Per-subscriber, our hub already gives in-order delivery (one channel, one sender). The hard case is across subscribers — all see the same order. Strategies:

Single sender, sequential delivery. The hub delivers to subscriber A, then B, then C, then publishes the next event. Slow because cross-subscriber latency stacks up.
Sequence numbers + reorder buffer. Each event has a global sequence. Subscribers buffer and reassemble in order. Adds latency = max network jitter.
External total-order broker. Use a single-partition Kafka topic or Raft log. Every subscriber consumes from the same log in the same order. Definitive but expensive.

Most "total order" requirements are actually "per-key order" — much easier with partitioned logs.

Q39. How would you measure whether your broadcast Hub is the bottleneck?¶

Run pprof under load. The Hub is the bottleneck if: - A significant chunk of CPU time is in hub.Publish (especially in the loop and the channel send). - Goroutines pile up blocked on sub.ch <- v (visible in pprof -goroutine). - Lock contention is high (pprof -mutex).

If the bottleneck is elsewhere (handlers, network), Hub optimisations are wasted work. Measure first.

Q40. Critique this senior-engineer claim: "We should always use Cond.Broadcast instead of close because it's faster."¶

False in practice. Channels with close give you: - select integration. - context.Context cancellation. - pprof visibility into who is blocked where. - Type safety on the carried value.

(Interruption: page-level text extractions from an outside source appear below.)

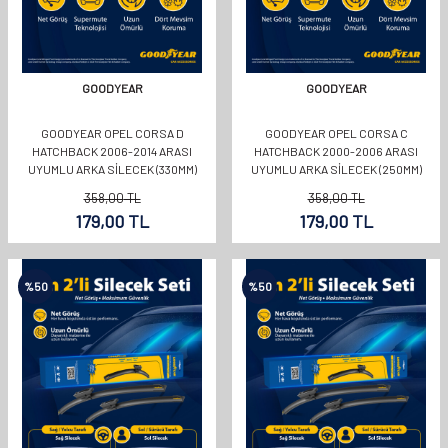
GOODYEAR
GOODYEAR
GOODYEAR OPEL CORSA D
GOODYEAR OPEL CORSA C
HATCHBACK 2006-2014 ARASI
HATCHBACK 2000-2006 ARASI
UYUMLU ARKA SILECEK (330MM)
UYUMLU ARKA SILECEK (250MM)
358,00
TL
358,00
TL
179,00
TL
179,00
TL
%
50
%
50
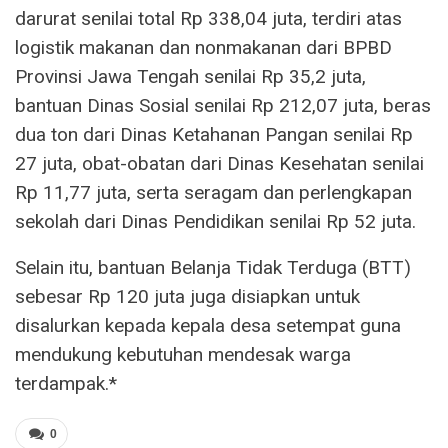
darurat senilai total Rp 338,04 juta, terdiri atas
logistik makanan dan nonmakanan dari BPBD
Provinsi Jawa Tengah senilai Rp 35,2 juta,
bantuan Dinas Sosial senilai Rp 212,07 juta, beras
dua ton dari Dinas Ketahanan Pangan senilai Rp
27 juta, obat-obatan dari Dinas Kesehatan senilai
Rp 11,77 juta, serta seragam dan perlengkapan
sekolah dari Dinas Pendidikan senilai Rp 52 juta.
Selain itu, bantuan Belanja Tidak Terduga (BTT)
sebesar Rp 120 juta juga disiapkan untuk
disalurkan kepada kepala desa setempat guna
mendukung kebutuhan mendesak warga
terdampak.*
0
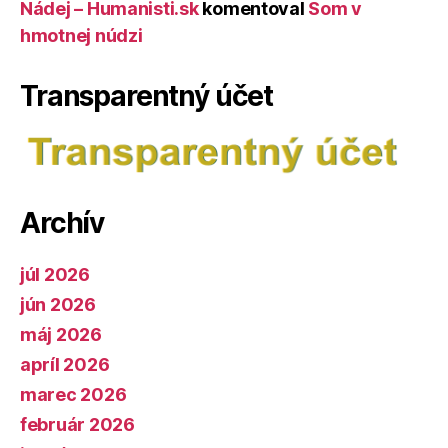
Nádej – Humanisti.sk
komentoval
Som v
hmotnej núdzi
Transparentný účet
Archív
júl 2026
jún 2026
máj 2026
apríl 2026
marec 2026
február 2026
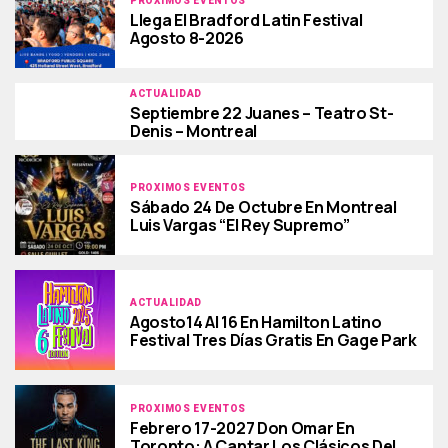
PROXIMOS EVENTOS
Llega El Bradford Latin Festival
Agosto 8-2026
ACTUALIDAD
Septiembre 22 Juanes – Teatro St-
Denis – Montreal
PROXIMOS EVENTOS
Sábado 24 De Octubre En Montreal
Luis Vargas “El Rey Supremo”
ACTUALIDAD
Agosto14 Al 16 En Hamilton Latino
Festival Tres Días Gratis En Gage Park
PROXIMOS EVENTOS
Febrero 17-2027 Don Omar En
Toronto: A Cantar Los Clásicos Del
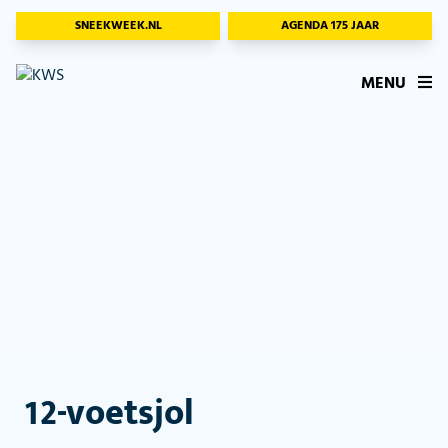
SNEEKWEEK.NL
AGENDA 175 JAAR
MENU
12-voetsjol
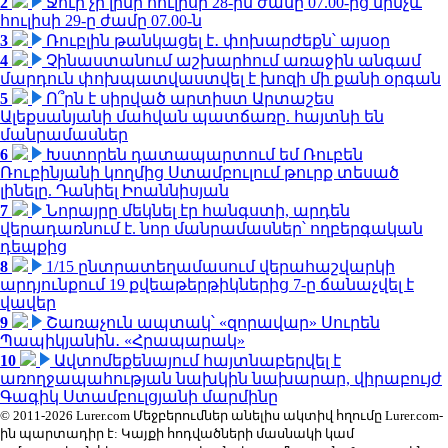
2
Ջուր չի լինի հուլիսի 28-ին ժամը 07.00-ից մինչև
հուլիսի 29-ը ժամը 07.00-ն
3
Ռուբլին թանկացել է․ փոխարժեքն՝ այսօր
4
Չինաստանում աշխարհում առաջին անգամ
մարդուն փոխպատվաստվել է խոզի մի քանի օրգան
5
Ո՞րն է սիրված արտիստ Արտաշես
Ալեքսանյանի մահվան պատճառը. հայտնի են
մանրամասներ
6
Խստորեն դատապարտում եմ Ռուբեն
Ռուբինյանի կողմից Ստամբուլում թուրք տեսած
լինելը. Դանիել Իոաննիսյան
7
Նորայրը մեկնել էր հանգստի, արդեն
վերադառնում է. նոր մանրամասներ՝ ողբերգական
դեպքից
8
1/15 ընտրատեղամասում վերահաշվարկի
արդյունքում 19 քվեաթերթիկներից 7-ը ճանաչվել է
վավեր
9
Շառաչուն ապտակ՝ «զորավար» Սուրեն
Պապիկյանին․ «Հրապարակ»
10
Ավտոմեքենայում հայտնաբերվել է
առողջապահության նախկին նախարար, վիրաբույժ
Գագիկ Ստամբուլցյանի մարմինը
© 2011-2026 Lurer.com Մեջբերումներ անելիս ակտիվ հղումը Lurer.com-
ին պարտադիր է: Կայքի հոդվածների մասնակի կամ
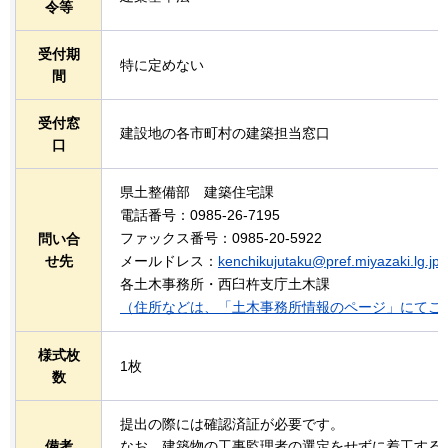
令等
受付期
特に定めない
間
受付窓
建設地の各市町村の建築担当窓口
口
県土整備部
建
築住宅課
電話番号：0985-26-7195
ファックス番号：0985-20-5922
問い合
せ先
メールドレス：
kenchikujutaku@pref.miyazaki.lg.jp
各土木事務所・西臼杵支庁土木課
（住所などは、「土木事務所情報のページ」にてご
様式枚
1枚
数
提出の際には確認済証が必要です。
備考
なお、建築物の工事監理者の選定をせずに着工する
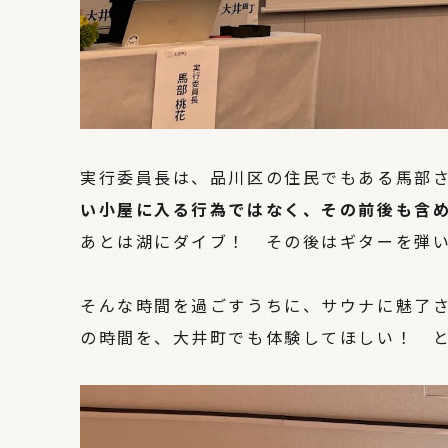
実行委員長は、品川区の住民でもある馬部
い小屋に入る行為ではなく、その前後も含
あとは湖にダイブ！ その後はギターを弾
そんな時間を過ごすうちに、サウナに魅了
の時間を、大井町でも体験してほしい！ 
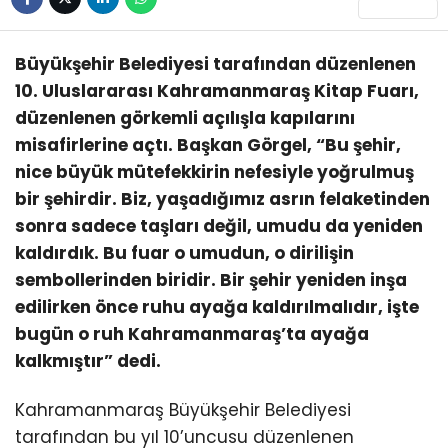
KÜLTÜR/SANAT
Büyükşehir Belediyesi tarafından düzenlenen
10. Uluslararası Kahramanmaraş Kitap Fuarı,
düzenlenen görkemli açılışla kapılarını
misafirlerine açtı. Başkan Görgel, “Bu şehir,
WhatsApp
nice büyük mütefekkirin nefesiyle yoğrulmuş
İhbar Hattı
bir şehirdir. Biz, yaşadığımız asrın felaketinden
sonra sadece taşları değil, umudu da yeniden
kaldırdık. Bu fuar o umudun, o dirilişin
sembollerinden biridir. Bir şehir yeniden inşa
edilirken önce ruhu ayağa kaldırılmalıdır, işte
bugün o ruh Kahramanmaraş’ta ayağa
kalkmıştır” dedi.
Kahramanmaraş Büyükşehir Belediyesi
tarafından bu yıl 10’uncusu düzenlenen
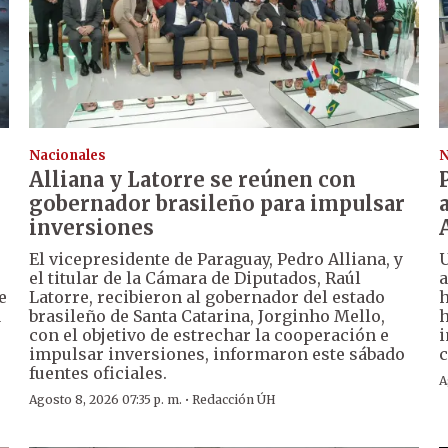
Nacionales
N
Alliana y Latorre se reúnen con
gobernador brasileño para impulsar
inversiones
El vicepresidente de Paraguay, Pedro Alliana, y
U
el titular de la Cámara de Diputados, Raúl
a
e
Latorre, recibieron al gobernador del estado
h
a
brasileño de Santa Catarina, Jorginho Mello,
h
con el objetivo de estrechar la cooperación e
i
impulsar inversiones, informaron este sábado
c
fuentes oficiales.
A
·
Agosto 8, 2026 07:35 p. m.
Redacción ÚH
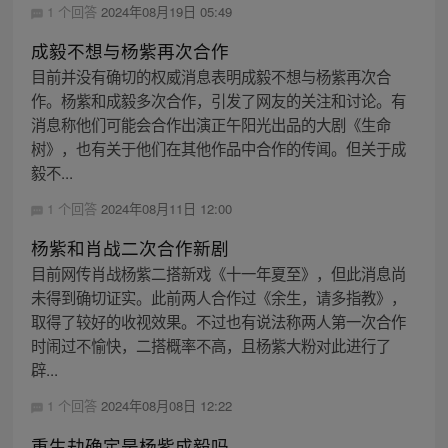
1 个回答
2024年08月19日 05:49
成毅不想与杨紫再次合作
目前并没有确切的权威消息表明成毅不想与杨紫再次合
作。杨紫和成毅多次合作，引发了网友的关注和讨论。有
消息称他们可能会合作出演正午阳光出品的大剧《生命
树》，也有关于他们在其他作品中合作的传闻。但关于成
毅不...
1 个回答
2024年08月11日 12:00
杨紫和肖战二次合作新剧
目前网传肖战杨紫二搭新戏《十一年夏至》，但此消息尚
未得到确切证实。此前两人合作过《余生，请多指教》，
取得了较好的收视效果。不过也有说法称两人第一次合作
时闹过不愉快，二搭概率不高，且杨紫大粉对此进行了
辟...
1 个回答
2024年08月08日 12:22
重生劫确定是杨紫成毅吗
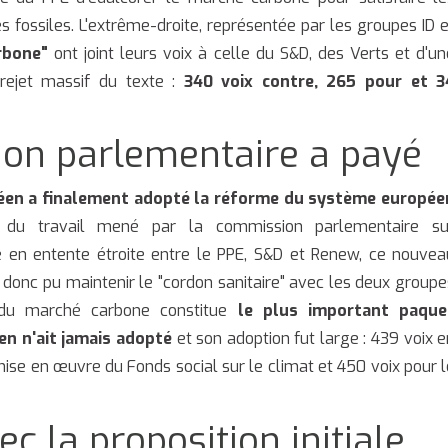
es fossiles. L'extrême-droite, représentée par les groupes ID e
rbone"
ont joint leurs voix à celle du S&D, des Verts et d'un
ejet massif du texte :
340 voix contre, 265 pour et 3
ion parlementaire a payé
éen a finalement adopté la réforme du système europée
du travail mené par la commission parlementaire su
é en entente étroite entre le PPE, S&D et Renew, ce nouvea
donc pu maintenir le "cordon sanitaire" avec les deux groupe
e du marché carbone constitue
le plus important paque
en n'ait jamais adopté
et son adoption fut large : 439 voix e
ise en œuvre du Fonds social sur le climat et 450 voix pour l
c la proposition initiale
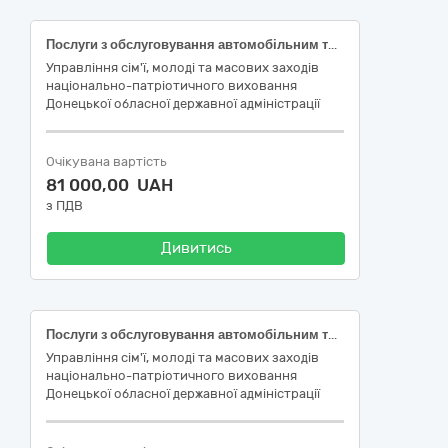
Послуги з обслуговування автомобільним транспортом, а саме організація перевезень учасників вишколу «Незламний воїн»
Управління сім'ї, молоді та масових заходів
національно-патріотичного виховання
Донецької обласної державної адміністрації
Очікувана вартість
81 000,00 UAH
з ПДВ
Дивитись
Послуги з обслуговування автомобільним транспортом, а саме організація перевезень учасників вишколу «Незламний воїн»
Управління сім'ї, молоді та масових заходів
національно-патріотичного виховання
Донецької обласної державної адміністрації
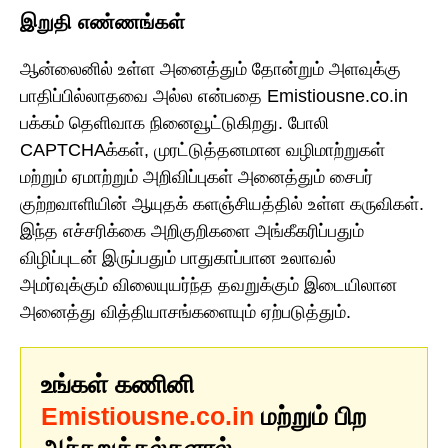
இறுதி எண்ணங்கள்
ஆன்லைனில் உள்ள அனைத்தும் தோன்றும் அளவுக்கு
பாதிப்பில்லாதவை அல்ல என்பதை Emistiousne.co.in
பக்கம் தெளிவாக நினைவூட்டுகிறது. போலி
CAPTCHAக்கள், முரட்டுத்தனமான வழிமாற்றுகள்
மற்றும் ஏமாற்றும் அறிவிப்புகள் அனைத்தும் சைபர்
குற்றவாளியின் ஆயுதக் களஞ்சியத்தில் உள்ள கருவிகள்.
இந்த எச்சரிக்கை அறிகுறிகளை அங்கீகரிப்பதும்
விழிப்புடன் இருப்பதும் பாதுகாப்பான உலாவல்
அமர்வுக்கும் விலையுயர்ந்த தவறுக்கும் இடையிலான
அனைத்து வித்தியாசங்களையும் ஏற்படுத்தும்.
உங்கள் கணினி
Emistiousne.co.in
மற்றும் பிற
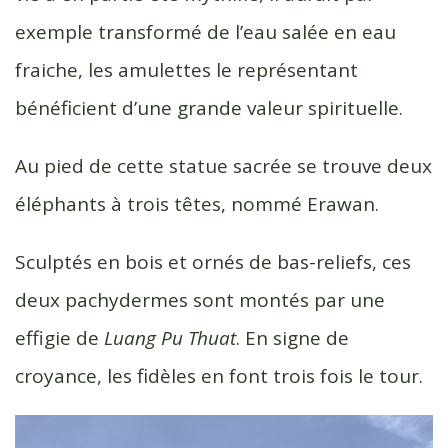
exemple transformé de l’eau salée en eau
fraiche, les amulettes le représentant
bénéficient d’une grande valeur spirituelle.
Au pied de cette statue sacrée se trouve deux
éléphants à trois têtes, nommé Erawan.
Sculptés en bois et ornés de bas-reliefs, ces
deux pachydermes sont montés par une
effigie de
Luang Pu Thuat
. En signe de
croyance, les fidèles en font trois fois le tour.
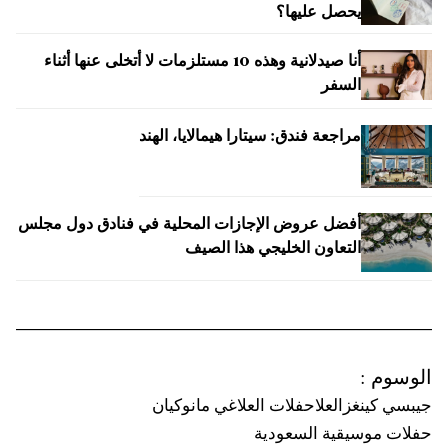
يحصل عليها؟
أنا صيدلانية وهذه 10 مستلزمات لا أتخلى عنها أثناء
السفر
مراجعة فندق: سيتارا هيمالايا، الهند
أفضل عروض الإجازات المحلية في فنادق دول مجلس
التعاون الخليجي هذا الصيف
الوسوم
:
جيبسي كينغز
العلا
حفلات العلا
غي مانوكيان
حفلات موسيقية السعودية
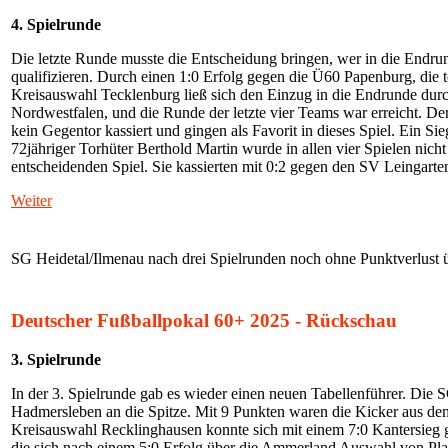
4. Spielrunde
Die letzte Runde musste die Entscheidung bringen, wer in die Endrun
qualifizieren. Durch einen 1:0 Erfolg gegen die Ü60 Papenburg, die t
Kreisauswahl Tecklenburg ließ sich den Einzug in die Endrunde durc
Nordwestfalen, und die Runde der letzte vier Teams war erreicht. De
kein Gegentor kassiert und gingen als Favorit in dieses Spiel. Ein Sie
72jähriger Torhüter Berthold Martin wurde in allen vier Spielen nic
entscheidenden Spiel. Sie kassierten mit 0:2 gegen den SV Leingarten,
Weiter
SG Heidetal/Ilmenau nach drei Spielrunden noch ohne Punktverlust
Deutscher Fußballpokal 60+ 2025 - Rückschau
3. Spielrunde
In der 3. Spielrunde gab es wieder einen neuen Tabellenführer. Die
Hadmersleben an die Spitze. Mit 9 Punkten waren die Kicker aus de
Kreisauswahl Recklinghausen konnte sich mit einem 7:0 Kantersieg g
die sich nach einem 5:0 Erfolg über die Ammerland Auswahl von Plat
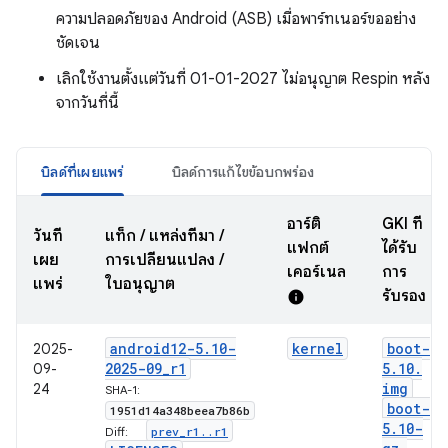
ความปลอดภัยของ Android (ASB) เมื่อพาร์ทเนอร์ขออย่าง
ชัดเจน
เลิกใช้งานตั้งแต่วันที่ 01-01-2027 ไม่อนุญาต Respin หลัง
จากวันที่นี้
บิลด์ที่เผยแพร่
บิลด์การแก้ไขข้อบกพร่อง
อาร์ติ
GKI ที่
วันที่
แท็ก / แหล่งที่มา /
แฟกต์
ได้รับ
เผย
การเปลี่ยนแปลง /
เคอร์เนล
การ
แพร่
ใบอนุญาต
รับรอง
info
android12-5
.
10-
kernel
boot-
2025-
2025-09
_
r1
5
.
10
.
09-
img
24
SHA-1:
boot-
1951d14a348beea7b86b
5
.
10-
prev
_
r1
.
.
r1
Diff:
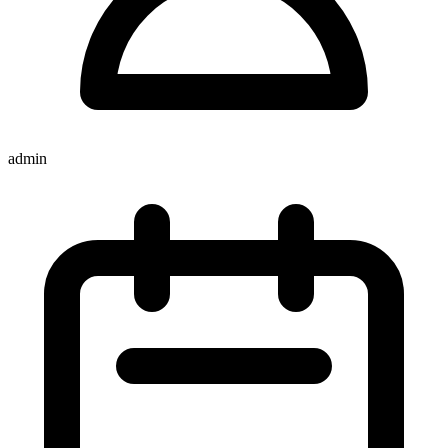
admin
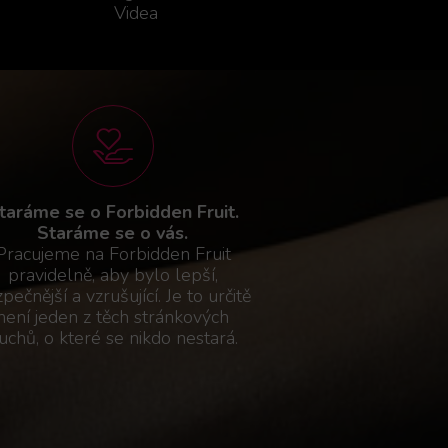
Videa
taráme se o Forbidden Fruit.
Staráme se o vás.
Pracujeme na Forbidden Fruit
pravidelně, aby bylo lepší,
pečnější a vzrušující. Je to určitě
není jeden z těch stránkových
uchů, o které se nikdo nestará.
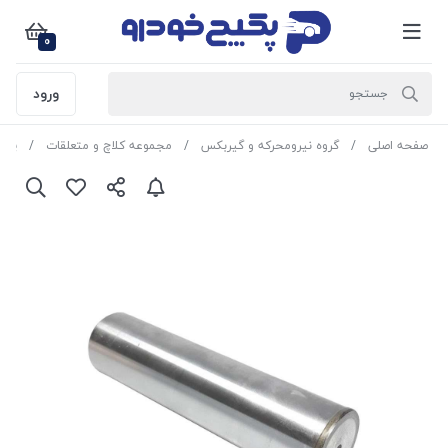
0
ورود
صفحه اصلی
گروه نیرومحرکه و گیربکس
مجموعه کلاچ و متعلقات
پین ات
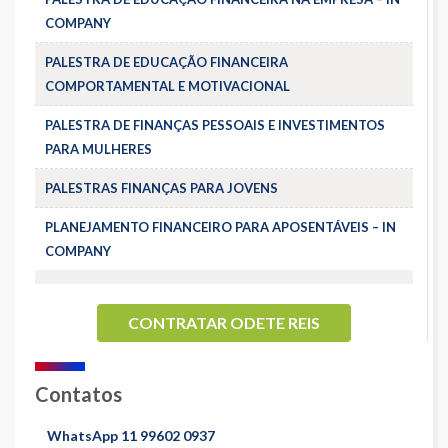
COMPANY
PALESTRA DE EDUCAÇÃO FINANCEIRA
COMPORTAMENTAL E MOTIVACIONAL
PALESTRA DE FINANÇAS PESSOAIS E INVESTIMENTOS
PARA MULHERES
PALESTRAS FINANÇAS PARA JOVENS
PLANEJAMENTO FINANCEIRO PARA APOSENTÁVEIS – IN
COMPANY
CONTRATAR ODETE REIS
Contatos
WhatsApp 11 99602 0937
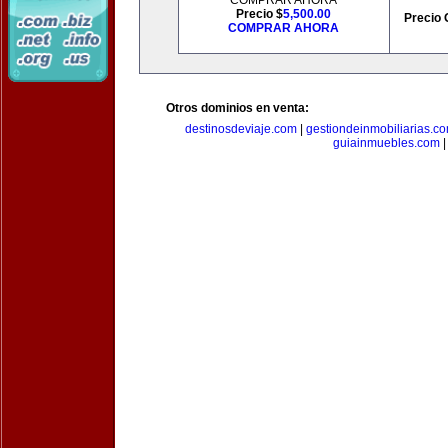
COMPRAR AHORA
Precio $
5,500.00
Precio 
COMPRAR AHORA
Otros dominios en venta:
destinosdeviaje.com
|
gestiondeinmobiliarias.c
guiainmuebles.com
|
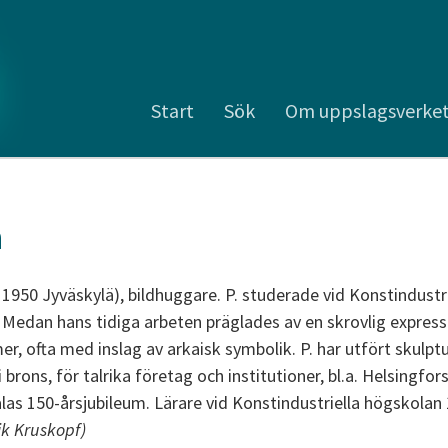
Start
Sök
Om uppslagsverke
a
3 1950 Jyväskylä), bildhuggare. P. studerade vid Konstindustr
Medan hans tidiga arbeten präglades av en skrovlig express
r, ofta med inslag av arkaisk symbolik. P. har utfört skulptu
 brons, för talrika företag och institutioner, bl.a. Helsingf
las 150-årsjubileum. Lärare vid Konstindustriella högskolan
ik Kruskopf)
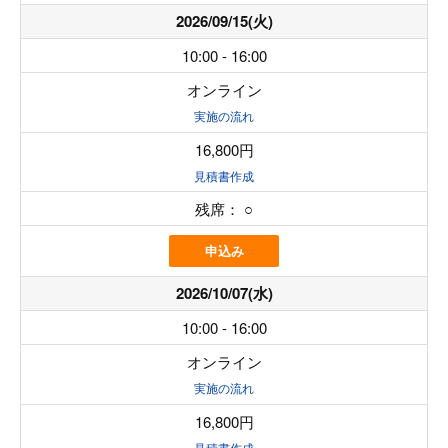
2026/09/15(火)
10:00 - 16:00
オンライン
実施の流れ
16,800円
見積書作成
残席：
○
申込み
2026/10/07(水)
10:00 - 16:00
オンライン
実施の流れ
16,800円
見積書作成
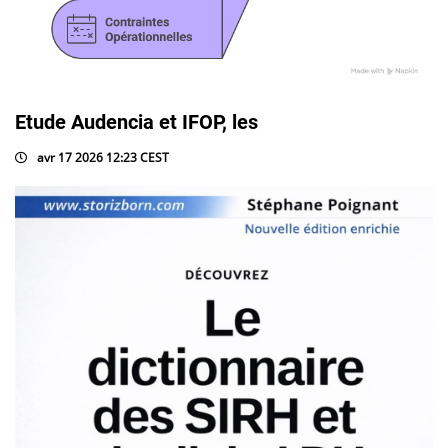
Etude Audencia et IFOP, les
avr 17 2026 12:23 CEST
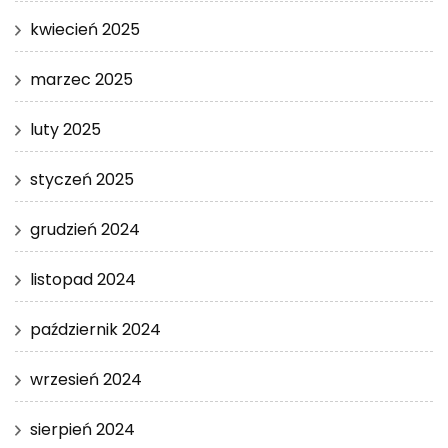
kwiecień 2025
marzec 2025
luty 2025
styczeń 2025
grudzień 2024
listopad 2024
październik 2024
wrzesień 2024
sierpień 2024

Cond.Broadcast is faster in narrow microbenchmarks but you give up all of the above. The right test: does your hottest broadcast actually appear in a profile? In production code, the answer is almost always no. Choose channels; choose Cond only when the predicate is complex shared state.

Summary¶

Interview questions on broadcast fan from "what does close do?" at the junior level to "design a globally ordered cluster-wide broadcast" at staff. The progression matches the file sequence: junior idiomatic Go, middle library design, senior production hardening, staff architectural choice. Mastery means being able to pick the right tool for the rate, durability, and latency requirements — and to recognise when a "broadcast" problem is actually a pipeline or fan-out problem in disguise.